With that, he turned and walked away, back toward the house, leaving her hanging where she was, staring after him, with no idea how she was supposed to get out of this alive, and the certainty that she likely couldn’t weighing heavily on her.

Chapter

Four

January 11th

7:01 A.M.

Hanging in the dawn light, the mystery woman, who he was no closer to identifying now than he had been when he broke into the farmhouse ten hours ago, looked like a sacrifice strung up ready to be offered.

Who exactly he was offering her to, Blade had no idea. To the universe, to fate, to Dr. Gardner, to his team, to himself, to the past, to the present, to the future, it didn't really matter, but she most definitely was a sacrifice of sorts.

In the hours since he’d taken her fingerprint and left her out there, she hadn't done anything more than cry quietly to herself. He’d expected her to beg and plead as he walked away, to offer him a deal, intel for her freedom, or at the very least to ask for mercy and her life to be spared.

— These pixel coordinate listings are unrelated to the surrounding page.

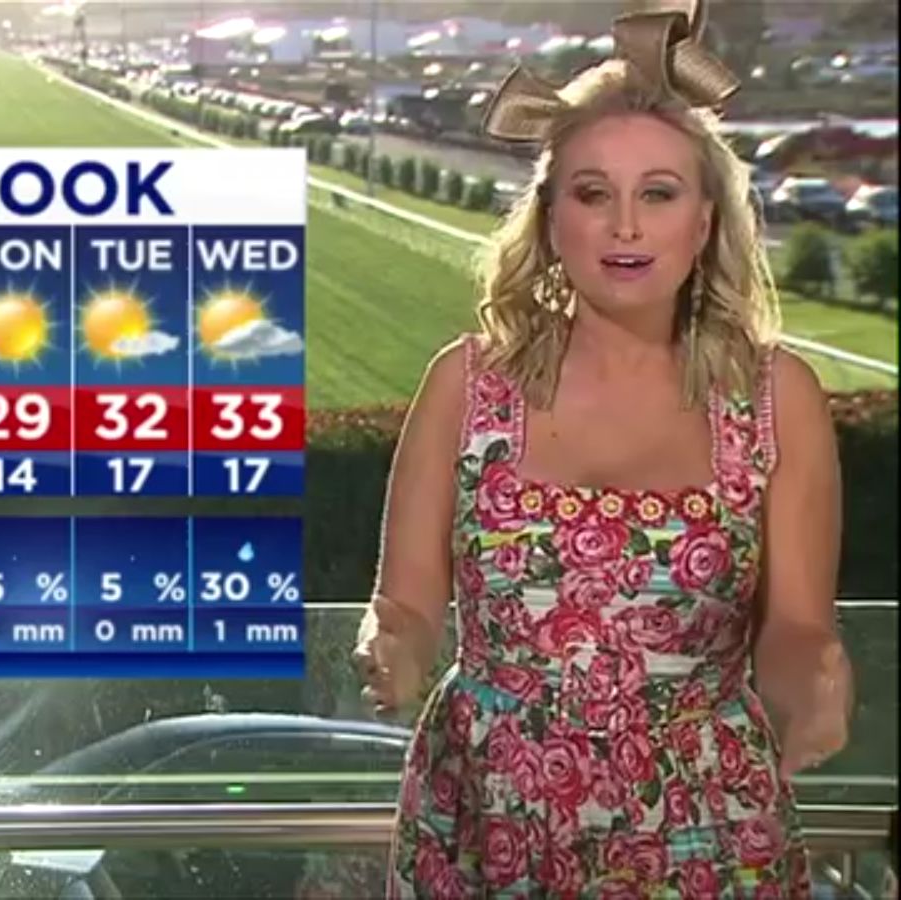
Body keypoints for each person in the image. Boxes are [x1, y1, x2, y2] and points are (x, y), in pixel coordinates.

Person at [352, 1, 854, 896]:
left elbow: (795, 627)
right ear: (552, 220)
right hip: (488, 815)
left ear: (704, 222)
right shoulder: (466, 386)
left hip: (706, 825)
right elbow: (408, 603)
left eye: (658, 194)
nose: (626, 226)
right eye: (593, 194)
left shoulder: (779, 399)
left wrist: (812, 682)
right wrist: (392, 646)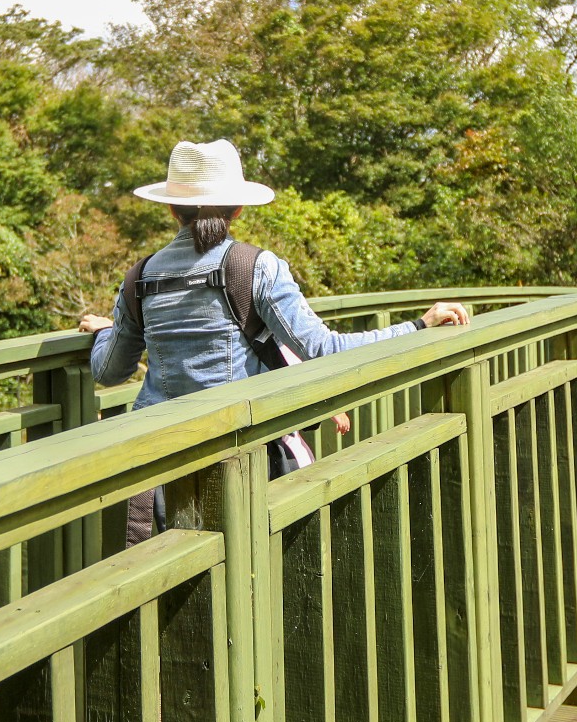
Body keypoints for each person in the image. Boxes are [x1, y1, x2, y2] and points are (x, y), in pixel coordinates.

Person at [80, 139, 470, 524]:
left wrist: (104, 332)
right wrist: (420, 325)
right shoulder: (255, 267)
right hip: (240, 463)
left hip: (164, 471)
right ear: (238, 208)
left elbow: (109, 371)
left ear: (170, 208)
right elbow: (324, 348)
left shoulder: (140, 278)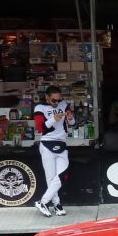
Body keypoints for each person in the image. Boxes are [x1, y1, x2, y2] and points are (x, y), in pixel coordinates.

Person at [33, 85, 75, 216]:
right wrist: (53, 119)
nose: (57, 103)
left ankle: (42, 202)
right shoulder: (40, 108)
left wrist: (69, 117)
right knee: (51, 177)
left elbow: (73, 123)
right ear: (47, 97)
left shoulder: (63, 105)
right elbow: (40, 128)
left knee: (63, 175)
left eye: (58, 100)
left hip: (61, 144)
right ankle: (57, 204)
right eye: (53, 100)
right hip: (47, 144)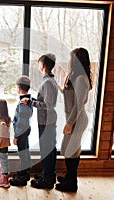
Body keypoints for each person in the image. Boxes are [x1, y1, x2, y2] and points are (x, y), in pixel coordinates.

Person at [55, 47, 92, 192]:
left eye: (71, 58)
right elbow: (69, 94)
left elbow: (79, 104)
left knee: (72, 150)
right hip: (72, 118)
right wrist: (59, 87)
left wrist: (70, 123)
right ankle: (69, 176)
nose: (69, 61)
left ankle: (72, 182)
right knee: (69, 149)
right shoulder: (76, 76)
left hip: (77, 120)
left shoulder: (81, 79)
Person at [20, 53, 58, 189]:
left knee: (46, 150)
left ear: (43, 65)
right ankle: (48, 174)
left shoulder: (47, 82)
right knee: (50, 149)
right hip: (49, 120)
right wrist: (33, 101)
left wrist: (30, 102)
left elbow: (48, 105)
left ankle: (47, 180)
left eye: (39, 64)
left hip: (46, 121)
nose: (38, 66)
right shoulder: (51, 80)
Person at [9, 75, 33, 186]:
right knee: (26, 151)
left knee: (23, 154)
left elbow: (21, 122)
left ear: (19, 87)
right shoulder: (28, 99)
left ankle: (22, 178)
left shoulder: (23, 102)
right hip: (26, 129)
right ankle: (25, 172)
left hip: (22, 131)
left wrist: (16, 136)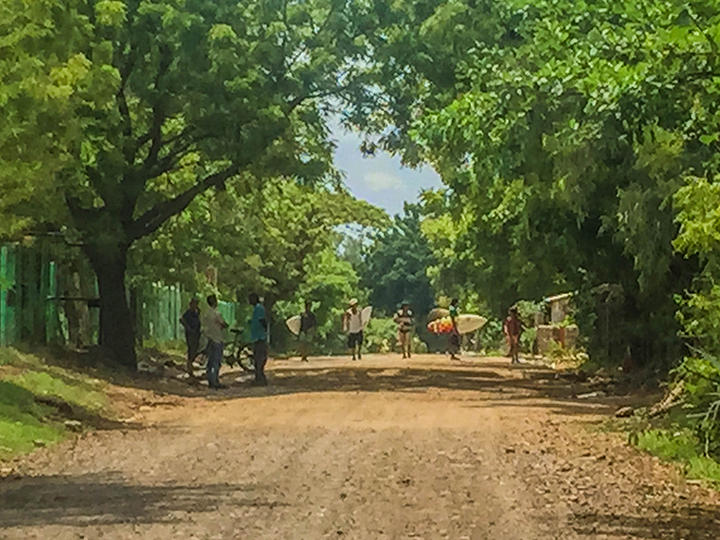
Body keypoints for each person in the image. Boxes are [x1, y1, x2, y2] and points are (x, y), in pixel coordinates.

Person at [201, 294, 228, 389]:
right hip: (217, 338)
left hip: (209, 338)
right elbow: (223, 324)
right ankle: (215, 380)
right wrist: (225, 326)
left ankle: (209, 379)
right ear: (215, 302)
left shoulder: (206, 314)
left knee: (210, 360)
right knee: (216, 360)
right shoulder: (216, 313)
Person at [249, 292, 268, 386]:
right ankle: (259, 377)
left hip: (259, 337)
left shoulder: (259, 308)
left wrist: (264, 331)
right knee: (258, 358)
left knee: (259, 358)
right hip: (257, 336)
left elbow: (262, 320)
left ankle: (260, 378)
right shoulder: (256, 308)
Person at [179, 298, 201, 377]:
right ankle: (189, 368)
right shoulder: (188, 313)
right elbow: (181, 319)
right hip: (191, 334)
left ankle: (190, 366)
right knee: (191, 349)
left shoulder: (195, 312)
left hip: (196, 333)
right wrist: (188, 328)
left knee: (195, 349)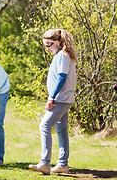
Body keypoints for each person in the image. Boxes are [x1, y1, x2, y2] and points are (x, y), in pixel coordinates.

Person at [28, 29, 77, 174]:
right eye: (46, 45)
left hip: (61, 99)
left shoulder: (63, 56)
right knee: (61, 130)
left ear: (59, 42)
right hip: (62, 99)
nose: (47, 48)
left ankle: (45, 163)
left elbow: (62, 78)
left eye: (50, 45)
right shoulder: (61, 55)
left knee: (44, 126)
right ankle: (63, 164)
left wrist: (52, 97)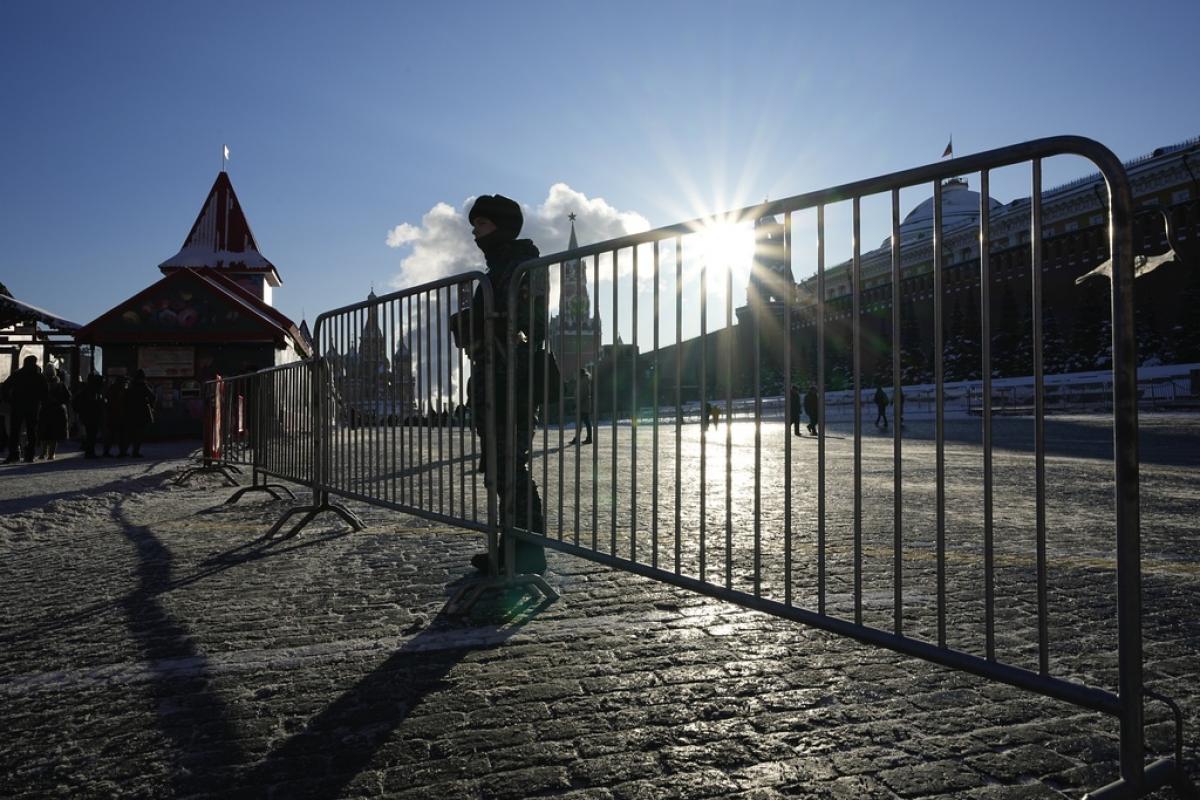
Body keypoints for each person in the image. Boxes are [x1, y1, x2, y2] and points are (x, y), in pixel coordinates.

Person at [458, 194, 548, 576]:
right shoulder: (495, 270)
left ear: (501, 226)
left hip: (513, 381)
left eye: (482, 224)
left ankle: (527, 554)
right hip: (492, 381)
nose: (475, 233)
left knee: (511, 467)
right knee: (498, 469)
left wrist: (486, 324)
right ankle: (506, 546)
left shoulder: (523, 265)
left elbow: (531, 323)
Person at [5, 355, 48, 463]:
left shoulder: (17, 374)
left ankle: (14, 454)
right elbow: (45, 392)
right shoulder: (39, 376)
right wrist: (40, 402)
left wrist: (9, 400)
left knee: (15, 431)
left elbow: (5, 386)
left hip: (17, 406)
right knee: (31, 431)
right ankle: (29, 454)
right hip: (33, 407)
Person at [38, 366, 71, 460]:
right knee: (54, 434)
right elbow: (67, 397)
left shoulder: (43, 384)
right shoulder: (60, 384)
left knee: (44, 433)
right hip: (57, 411)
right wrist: (58, 401)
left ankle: (43, 452)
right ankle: (51, 454)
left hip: (45, 410)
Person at [123, 369, 156, 457]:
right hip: (142, 413)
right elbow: (152, 397)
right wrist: (151, 406)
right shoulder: (144, 387)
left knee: (129, 433)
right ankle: (135, 451)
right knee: (139, 433)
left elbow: (125, 399)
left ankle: (123, 451)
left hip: (130, 413)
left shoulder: (129, 386)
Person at [74, 373, 107, 458]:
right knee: (91, 434)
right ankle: (90, 452)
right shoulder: (93, 392)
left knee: (90, 434)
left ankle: (90, 451)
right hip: (92, 416)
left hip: (88, 415)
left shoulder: (87, 390)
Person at [102, 375, 128, 457]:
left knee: (111, 434)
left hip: (112, 415)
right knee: (121, 435)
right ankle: (122, 451)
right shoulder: (122, 390)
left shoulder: (111, 389)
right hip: (119, 415)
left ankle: (107, 451)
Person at [568, 368, 592, 445]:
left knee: (584, 422)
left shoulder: (584, 382)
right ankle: (585, 438)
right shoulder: (583, 381)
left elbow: (582, 394)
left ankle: (586, 438)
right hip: (582, 405)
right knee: (584, 422)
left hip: (582, 405)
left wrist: (576, 404)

But it seemed like his little hanging beauty had no idea what to do.

There was no doubt at all that she was afraid. While she might work for Dr. Gardner, it was more than evident from herlack of fight and pure, undiluted terror that she was a scientist and nothing more. She had no skills to attempt to fight for her life, and he didn't have to guess to know she had none for withstanding torture either.

Despite being a timid little thing, he’d felt the first spark of defiance in her. She had no fight-or-flight instincts, but she wasn't completely helpless. She was going to fight back, she just didn't know how yet.

Good.

Right now, he was itching for a reason to do more than string the woman up and scare her. The tiny taste of her blood wasn't enough, he wanted, needed, craved more. He wanted to hear her screams, allow them to soothe the rage that he kept on a tight leash but was always a single misstep away from flying loose.

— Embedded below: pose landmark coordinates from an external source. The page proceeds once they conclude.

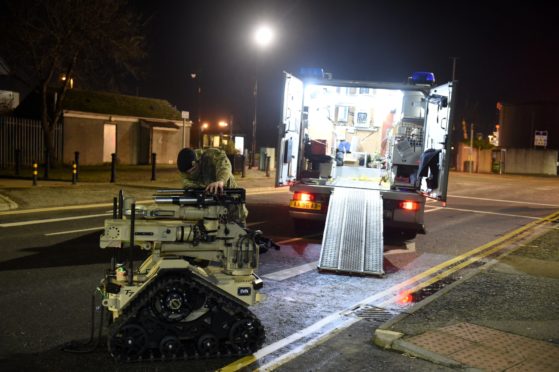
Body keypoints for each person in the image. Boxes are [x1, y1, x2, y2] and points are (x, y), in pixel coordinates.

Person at [177, 147, 247, 222]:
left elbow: (224, 165)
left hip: (231, 200)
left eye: (193, 170)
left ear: (197, 161)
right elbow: (188, 187)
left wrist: (220, 181)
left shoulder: (210, 155)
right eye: (189, 173)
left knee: (238, 228)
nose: (191, 173)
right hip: (210, 209)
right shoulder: (184, 172)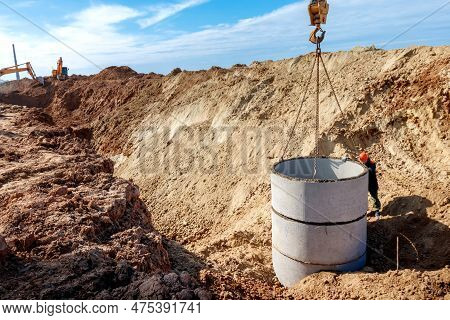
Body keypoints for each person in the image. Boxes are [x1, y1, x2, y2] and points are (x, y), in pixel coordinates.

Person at [359, 151, 381, 219]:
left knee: (374, 197)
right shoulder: (362, 163)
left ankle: (377, 211)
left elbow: (370, 171)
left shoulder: (372, 164)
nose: (362, 162)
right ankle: (365, 211)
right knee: (363, 198)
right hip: (365, 184)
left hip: (372, 184)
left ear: (366, 159)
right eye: (361, 161)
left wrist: (364, 169)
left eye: (363, 161)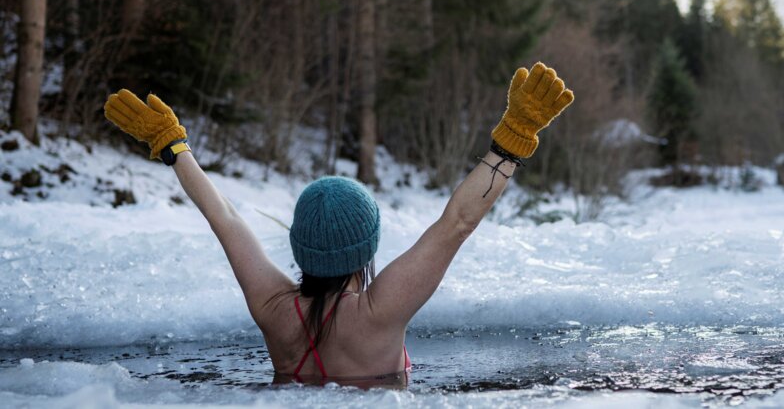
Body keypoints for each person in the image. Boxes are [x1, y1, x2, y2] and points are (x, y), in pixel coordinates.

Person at [103, 62, 573, 388]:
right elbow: (457, 222)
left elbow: (223, 216)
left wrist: (173, 146)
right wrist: (512, 141)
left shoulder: (273, 310)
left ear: (300, 244)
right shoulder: (380, 314)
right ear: (367, 249)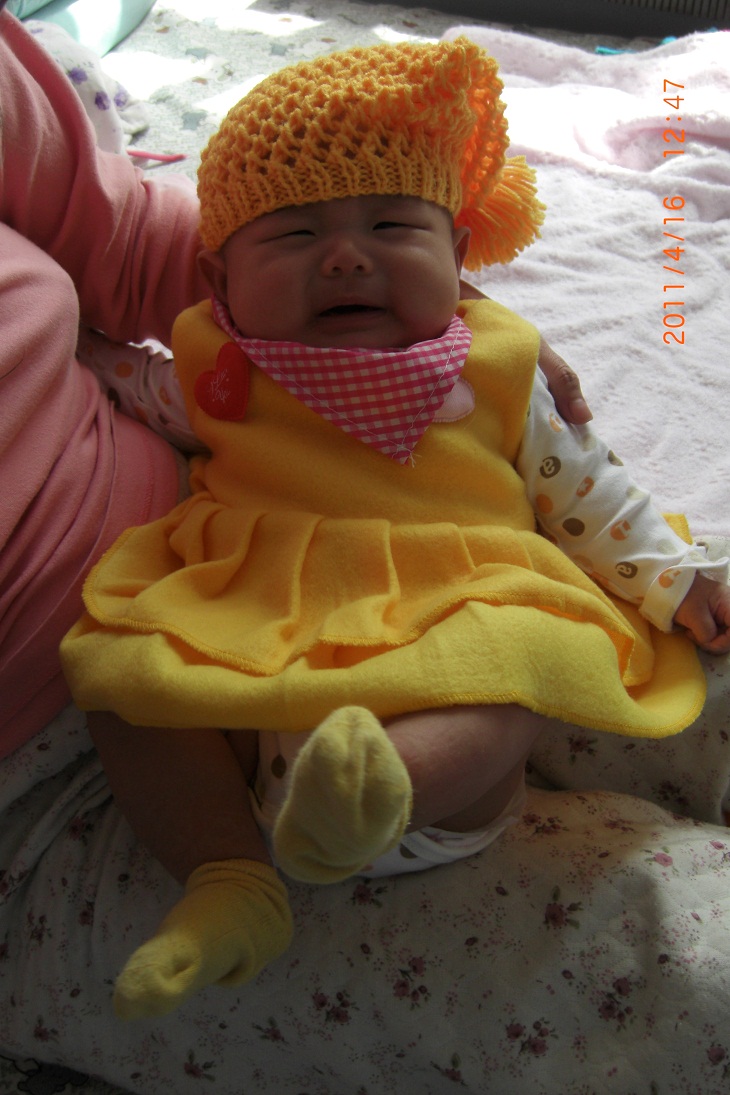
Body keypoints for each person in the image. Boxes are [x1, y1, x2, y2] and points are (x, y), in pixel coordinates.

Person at [58, 37, 730, 1026]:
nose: (344, 255)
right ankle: (227, 881)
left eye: (390, 225)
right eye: (293, 235)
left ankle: (384, 788)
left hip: (455, 612)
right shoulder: (218, 368)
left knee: (533, 655)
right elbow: (129, 380)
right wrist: (69, 337)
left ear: (459, 254)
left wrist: (673, 578)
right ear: (217, 278)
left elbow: (587, 493)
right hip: (260, 622)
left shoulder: (497, 367)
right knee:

Which was an unusual feeling for him. While he and his team were a family, there was zero doubt about that, they hadn't sat around and talked about their pasts, so he didn't know much about everyone’s lives before they entered the program. But he had gathered enough to guess that of all of them, he’d come from the happiest family situation. His parents and extended family had been wonderful growing up. He’d had siblings, and cousins who were like siblings. He'd done well in school, had lots of friends, and played sport. Although he’d not been rich enough to have anything he wanted, he was well off enough to always have what he needed.

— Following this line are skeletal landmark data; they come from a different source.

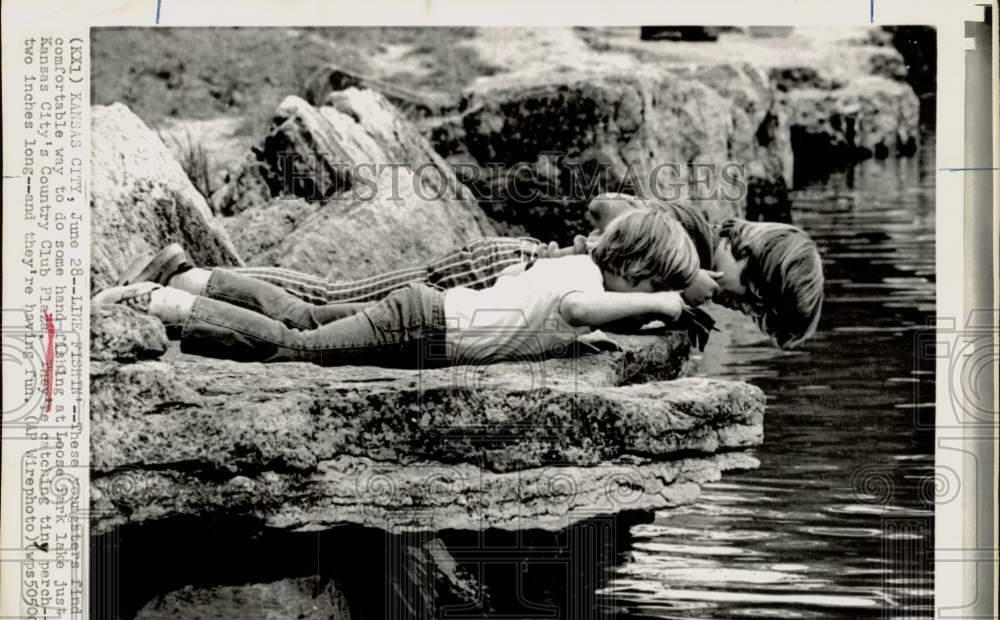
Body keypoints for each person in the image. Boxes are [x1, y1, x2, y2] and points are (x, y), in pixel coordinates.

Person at [93, 209, 699, 369]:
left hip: (427, 321)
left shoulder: (575, 265)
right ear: (637, 274)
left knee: (307, 314)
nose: (644, 294)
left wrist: (642, 312)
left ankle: (190, 275)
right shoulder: (584, 282)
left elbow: (538, 296)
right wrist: (658, 306)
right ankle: (162, 304)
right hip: (424, 324)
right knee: (295, 349)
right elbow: (576, 309)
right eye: (646, 284)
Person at [586, 193, 824, 348]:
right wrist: (685, 275)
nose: (744, 308)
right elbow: (604, 205)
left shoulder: (698, 282)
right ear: (747, 249)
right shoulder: (689, 229)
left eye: (754, 314)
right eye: (753, 297)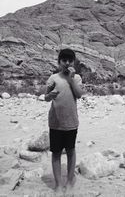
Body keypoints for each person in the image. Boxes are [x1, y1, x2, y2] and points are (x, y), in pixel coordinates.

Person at [45, 48, 84, 193]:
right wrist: (50, 96)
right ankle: (58, 184)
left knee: (70, 151)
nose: (67, 63)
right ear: (59, 62)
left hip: (71, 122)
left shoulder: (77, 78)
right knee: (56, 153)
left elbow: (79, 94)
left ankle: (69, 181)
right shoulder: (53, 78)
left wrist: (72, 79)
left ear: (74, 62)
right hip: (55, 122)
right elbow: (46, 96)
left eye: (70, 60)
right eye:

It wasn't until someone decided to play God with his body and his life without giving him all the information up front that he’d had his first real taste of rage.

When his phone rang, he stormed away from the window, annoyed with himself that he’d been standing there admiring the way the woman’s soft blonde locks caught the rising sun and shimmered like lengths of spun gold.

This wasn't a dating game it was an intel gathering op, he was there to get everything he could out of her in case Dr. Gardner was somewhere nearby, and then he and his team were going to kill her. There was no sugarcoating things, no downplaying them. The woman was spending her last couple of days on earth hanging from a tree, and then suffering a slow, agonizing death.

“Did you get it?” Blade asked without preamble, snatching up his phone and accepting the call.

“Good morning to you too,” Steel drawled, making him roll his eyes.

“Yeah, yeah, morning,” he muttered. But then because he really did care and wanted to know, he asked, “How are Rose and Cassandra today?”